Pull out each line of the rows below that contains the string "REGISTRO". Matches must have the same uppercase and lowercase letters.

----- PROVIDED DATA -----

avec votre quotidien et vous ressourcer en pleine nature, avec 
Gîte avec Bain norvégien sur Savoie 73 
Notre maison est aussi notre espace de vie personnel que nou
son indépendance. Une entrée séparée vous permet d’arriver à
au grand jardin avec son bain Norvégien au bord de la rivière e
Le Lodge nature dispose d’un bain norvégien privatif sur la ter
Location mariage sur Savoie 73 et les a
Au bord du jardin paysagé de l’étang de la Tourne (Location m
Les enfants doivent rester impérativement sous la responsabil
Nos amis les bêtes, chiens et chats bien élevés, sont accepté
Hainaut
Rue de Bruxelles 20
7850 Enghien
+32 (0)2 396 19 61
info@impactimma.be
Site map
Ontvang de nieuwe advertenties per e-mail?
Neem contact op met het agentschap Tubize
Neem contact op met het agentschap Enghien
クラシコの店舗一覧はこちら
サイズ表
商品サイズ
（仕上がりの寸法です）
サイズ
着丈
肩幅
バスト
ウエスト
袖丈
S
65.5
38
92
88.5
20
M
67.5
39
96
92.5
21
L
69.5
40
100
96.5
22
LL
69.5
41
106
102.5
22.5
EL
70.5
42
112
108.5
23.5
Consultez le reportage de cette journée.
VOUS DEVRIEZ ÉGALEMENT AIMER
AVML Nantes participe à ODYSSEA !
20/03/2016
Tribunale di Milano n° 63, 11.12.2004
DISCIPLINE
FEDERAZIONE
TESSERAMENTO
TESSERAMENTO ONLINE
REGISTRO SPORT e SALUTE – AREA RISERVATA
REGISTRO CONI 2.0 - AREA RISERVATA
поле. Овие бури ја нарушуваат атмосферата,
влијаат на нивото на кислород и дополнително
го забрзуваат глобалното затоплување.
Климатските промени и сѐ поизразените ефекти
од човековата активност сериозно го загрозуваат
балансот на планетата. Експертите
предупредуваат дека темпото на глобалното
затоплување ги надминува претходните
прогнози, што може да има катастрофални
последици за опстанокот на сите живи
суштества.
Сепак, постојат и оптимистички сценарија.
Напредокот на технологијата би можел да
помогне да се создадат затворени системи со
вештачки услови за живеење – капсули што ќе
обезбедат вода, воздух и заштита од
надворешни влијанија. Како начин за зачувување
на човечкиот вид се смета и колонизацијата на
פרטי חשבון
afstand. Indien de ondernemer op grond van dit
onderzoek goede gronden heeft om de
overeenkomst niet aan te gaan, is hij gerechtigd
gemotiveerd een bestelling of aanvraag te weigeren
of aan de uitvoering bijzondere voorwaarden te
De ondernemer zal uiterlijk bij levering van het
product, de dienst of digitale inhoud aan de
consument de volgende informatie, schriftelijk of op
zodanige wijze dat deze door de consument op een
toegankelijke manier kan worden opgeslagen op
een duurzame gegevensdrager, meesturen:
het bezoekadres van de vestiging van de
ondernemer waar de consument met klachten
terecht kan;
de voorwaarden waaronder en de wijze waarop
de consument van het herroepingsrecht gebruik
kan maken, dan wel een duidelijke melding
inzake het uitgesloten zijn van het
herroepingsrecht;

-----

RESULT OF THE EXERCISE:
REGISTRO SPORT e SALUTE – AREA RISERVATA
REGISTRO CONI 2.0 - AREA RISERVATA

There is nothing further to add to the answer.